The petrol money is petty, is this coming from the husband again? Urgh he’s not coming across well in this post. Tight and mean.

rainrainraincamedowndowndown · 03/02/2022 06:20

Wow, how horrible. The couple has been involved since the child was 3, and still causing an argument about petty things? All the children have same mother, lives in the same house, then shouldn't they all be treated equal?

Petrol, maybe. Present definitely no.

Mumofsend · 03/02/2022 06:22

This all sounds horribly anal and controlling..

DisforDarkChocolate · 03/02/2022 06:25
  1. I couldn't be that bothered to split money that much.
  2. No way, all the same.
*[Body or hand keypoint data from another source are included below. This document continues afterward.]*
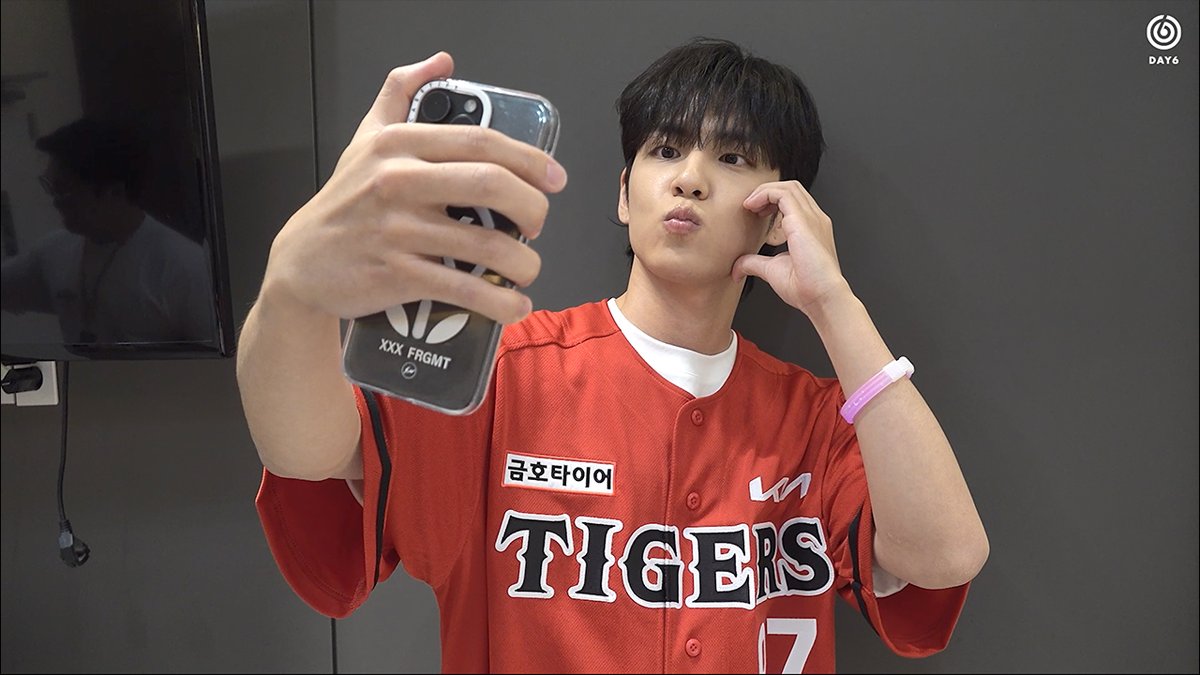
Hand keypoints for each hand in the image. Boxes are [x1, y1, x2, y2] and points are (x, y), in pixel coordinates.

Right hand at [262, 52, 567, 324]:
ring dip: (523, 263)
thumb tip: (441, 61)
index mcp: (398, 144)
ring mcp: (397, 231)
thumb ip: (400, 93)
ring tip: (527, 267)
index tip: (554, 178)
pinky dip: (499, 302)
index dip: (529, 159)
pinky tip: (514, 304)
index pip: (480, 142)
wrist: (301, 264)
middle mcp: (397, 182)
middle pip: (491, 185)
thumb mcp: (366, 139)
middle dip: (532, 207)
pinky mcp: (397, 275)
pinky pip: (463, 290)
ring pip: (485, 246)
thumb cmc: (344, 202)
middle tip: (538, 223)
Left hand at [732, 180, 848, 315]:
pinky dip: (765, 194)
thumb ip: (754, 264)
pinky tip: (752, 206)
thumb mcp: (772, 271)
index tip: (756, 213)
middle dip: (767, 192)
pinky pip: (782, 193)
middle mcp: (814, 219)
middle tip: (750, 206)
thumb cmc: (807, 288)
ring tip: (750, 205)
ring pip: (788, 186)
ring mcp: (811, 217)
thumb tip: (737, 267)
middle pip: (791, 188)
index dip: (772, 201)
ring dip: (764, 191)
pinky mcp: (802, 220)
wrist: (823, 297)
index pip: (794, 201)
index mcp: (812, 228)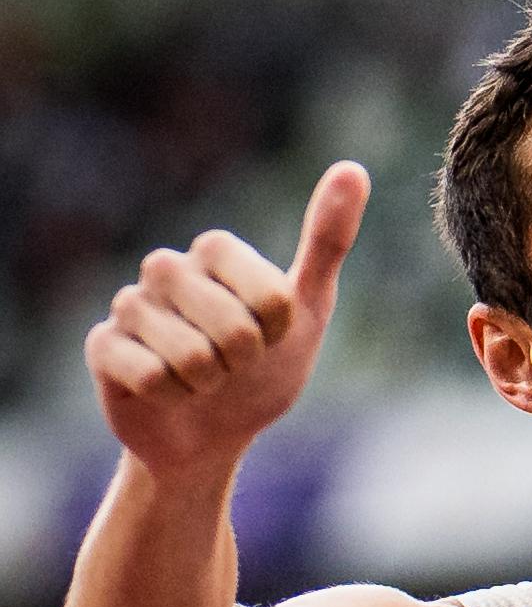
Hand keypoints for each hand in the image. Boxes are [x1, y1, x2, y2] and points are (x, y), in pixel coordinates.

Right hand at [84, 161, 370, 479]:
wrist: (210, 437)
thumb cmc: (261, 372)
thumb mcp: (307, 311)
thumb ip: (327, 241)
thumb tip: (353, 169)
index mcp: (216, 249)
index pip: (273, 296)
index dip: (280, 332)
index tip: (270, 337)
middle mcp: (166, 267)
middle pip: (236, 330)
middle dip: (245, 364)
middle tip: (231, 365)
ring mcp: (129, 305)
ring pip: (193, 358)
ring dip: (208, 384)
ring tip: (198, 379)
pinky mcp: (102, 346)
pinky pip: (151, 379)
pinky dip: (172, 399)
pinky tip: (165, 393)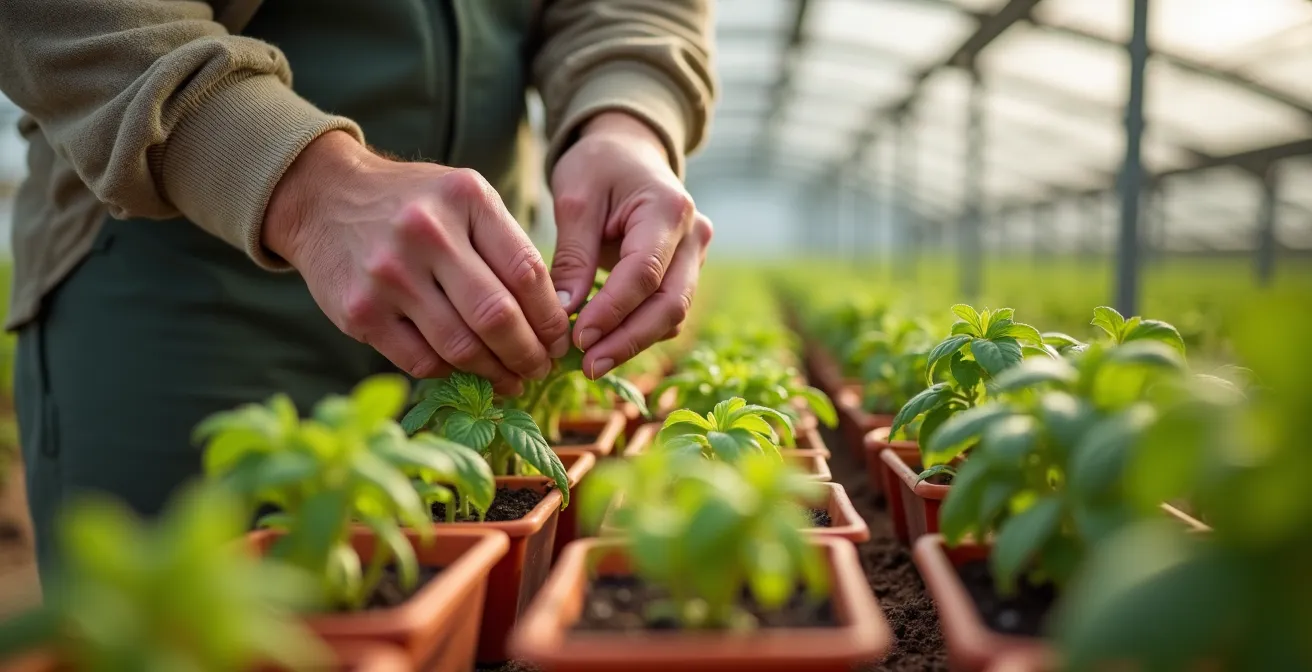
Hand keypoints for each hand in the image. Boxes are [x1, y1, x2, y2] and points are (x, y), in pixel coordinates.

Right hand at [264, 131, 570, 394]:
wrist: (323, 198)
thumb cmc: (413, 204)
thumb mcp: (464, 199)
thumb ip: (505, 246)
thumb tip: (554, 316)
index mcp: (465, 199)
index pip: (527, 272)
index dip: (551, 317)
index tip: (560, 339)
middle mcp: (427, 233)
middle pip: (497, 316)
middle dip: (529, 353)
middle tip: (541, 367)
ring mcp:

In fact the teenager probably gets more for now because but that will balance out when they are an adult and the younger children are then teens.
Cam2020 · 03/02/2022 06:25

What a horrible way to live.

Weatherwax13 · 03/02/2022 06:31

You're either a family or you're not. Blended or otherwise. Children should all be treated equally.
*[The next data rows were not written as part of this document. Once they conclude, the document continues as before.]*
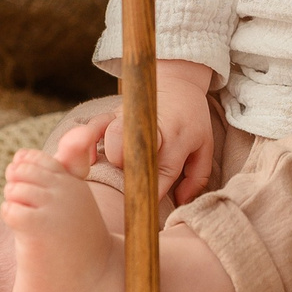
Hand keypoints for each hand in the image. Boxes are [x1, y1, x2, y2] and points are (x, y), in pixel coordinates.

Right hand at [97, 58, 219, 203]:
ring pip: (112, 136)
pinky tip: (89, 159)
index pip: (164, 169)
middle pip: (137, 152)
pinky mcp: (112, 112)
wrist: (178, 82)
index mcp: (178, 136)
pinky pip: (94, 126)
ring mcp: (130, 117)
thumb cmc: (191, 119)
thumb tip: (180, 202)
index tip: (145, 209)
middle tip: (128, 188)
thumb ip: (197, 177)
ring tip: (109, 173)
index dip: (153, 192)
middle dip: (130, 173)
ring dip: (109, 158)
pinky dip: (87, 142)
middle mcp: (152, 125)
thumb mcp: (204, 145)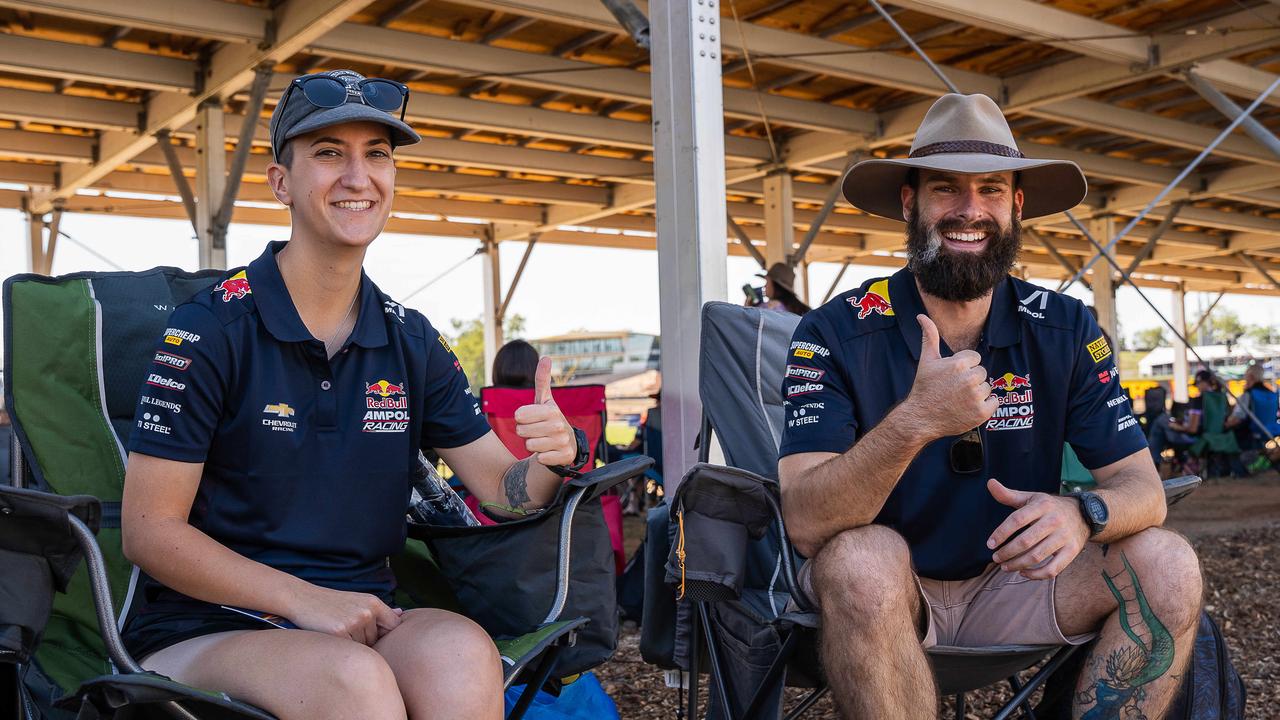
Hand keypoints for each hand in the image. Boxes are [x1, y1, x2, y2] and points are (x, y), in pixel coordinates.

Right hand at [287, 584, 402, 645]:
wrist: (303, 598)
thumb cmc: (331, 603)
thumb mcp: (358, 600)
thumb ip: (378, 610)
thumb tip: (401, 613)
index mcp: (373, 602)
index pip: (394, 625)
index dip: (387, 633)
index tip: (376, 635)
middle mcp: (366, 612)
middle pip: (377, 639)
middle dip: (365, 640)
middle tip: (347, 629)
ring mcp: (354, 622)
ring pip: (363, 646)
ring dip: (353, 644)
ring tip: (338, 630)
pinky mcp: (340, 633)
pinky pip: (349, 649)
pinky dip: (342, 646)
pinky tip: (332, 636)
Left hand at [514, 357, 576, 465]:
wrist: (567, 443)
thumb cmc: (549, 419)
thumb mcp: (545, 400)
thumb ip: (542, 379)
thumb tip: (545, 357)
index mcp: (552, 410)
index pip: (519, 416)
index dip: (522, 418)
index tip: (532, 418)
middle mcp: (559, 426)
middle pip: (521, 431)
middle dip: (525, 432)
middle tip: (537, 430)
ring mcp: (562, 442)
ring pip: (528, 445)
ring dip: (533, 444)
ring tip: (543, 440)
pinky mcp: (564, 458)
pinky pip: (539, 459)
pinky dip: (541, 456)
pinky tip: (549, 451)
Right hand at [904, 315, 997, 438]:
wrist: (921, 418)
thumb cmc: (924, 388)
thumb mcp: (926, 360)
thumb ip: (929, 336)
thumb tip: (922, 316)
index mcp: (958, 364)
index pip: (975, 359)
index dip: (963, 368)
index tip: (950, 377)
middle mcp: (969, 379)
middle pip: (982, 373)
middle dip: (970, 380)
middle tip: (954, 390)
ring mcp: (976, 397)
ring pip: (987, 387)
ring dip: (977, 394)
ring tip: (959, 400)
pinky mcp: (982, 412)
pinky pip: (994, 402)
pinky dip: (985, 406)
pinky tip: (968, 408)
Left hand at [985, 479, 1089, 579]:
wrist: (1084, 514)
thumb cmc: (1049, 507)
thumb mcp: (1031, 498)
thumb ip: (1009, 495)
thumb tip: (990, 483)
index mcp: (1042, 506)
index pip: (1017, 519)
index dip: (1001, 533)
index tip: (990, 544)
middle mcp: (1054, 521)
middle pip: (1025, 541)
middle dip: (1007, 552)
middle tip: (995, 558)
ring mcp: (1064, 537)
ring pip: (1036, 556)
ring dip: (1017, 565)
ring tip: (1004, 566)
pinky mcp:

Buttermuffin · 03/02/2022 06:32
  1. Possibly , but seems petty.
  1. No. With that age gap why would you spending the same on teen and younger siblings anyway ? You can get away with spending more on the teen.
  1. I take it your the teens step dad who has been in teens life for 10+ years? Is it only now that you have bio children with teens mum that you have thought all this up? Seems like you just want to sideline the teen now that you have your own DCs.

I understand teen mum is on maternity leave and works part time. Have you therefore factored in the monetary value of the work she does in the home - childcare and cleaning ? Thought not. Hmm

SarahBellam · 03/02/2022 06:44
  1. As a higher rate taxpayer a couple of 100 mile trips should worry you unduly - that’s what £30?
  1. If there were any grown ups in this petty triangle surely they’d sit down together and agree what to get the teen. Big ticket items like phones or Xboxes are jointly agreed and paid for by my ex and me. My partner and I then together buy them smaller gifts - clothes, books, etc. They shouldn’t get less than their siblings, but they shouldn’t be getting double.
blendedfamilyopinionspls · 03/02/2022 06:48

Thanks for all the comments.

I am the wife in this situation.

To clarify.

My H is resentful of NRP as he believes he doesn't financially support his child enough. CM has ranged from £100 - £300 pcm. I currently receive £200 pcm.

I don't pay for the petrol out of CM. It does come out of the family pot. During discussions about NRP and CM this has been suggested, or that he wouldn't allow me to use the car to take child and NRP would have to collect and drop back child.

Re Christmas presents. This was suggested this last Christmas and possibly the Birthday before. I didn't agree so this has never been done.

I am going to show him this thread as I said I would ask on here when the present thing was suggested. We both think each other is wrong but no one to sound it off.

OP posts:
Balanced12 · 03/02/2022 06:50

No and No.

High rate tax not entitled to child benefit, sounds spiteful and picky to even be fussed about these points. What actually is bothering you, after so many years why are you treating the eldest differently, think of them as your own surely

Sarcobaleno · 03/02/2022 06:51

If you're higher rate tax payers you should be able to look after all 3 children without the need for this level of detail. It's not about logic. You have 3 children. End of discussion. If you are struggling to budget for 3 kids you shouldn't have had more. This was a sad read, especially the Christmas question.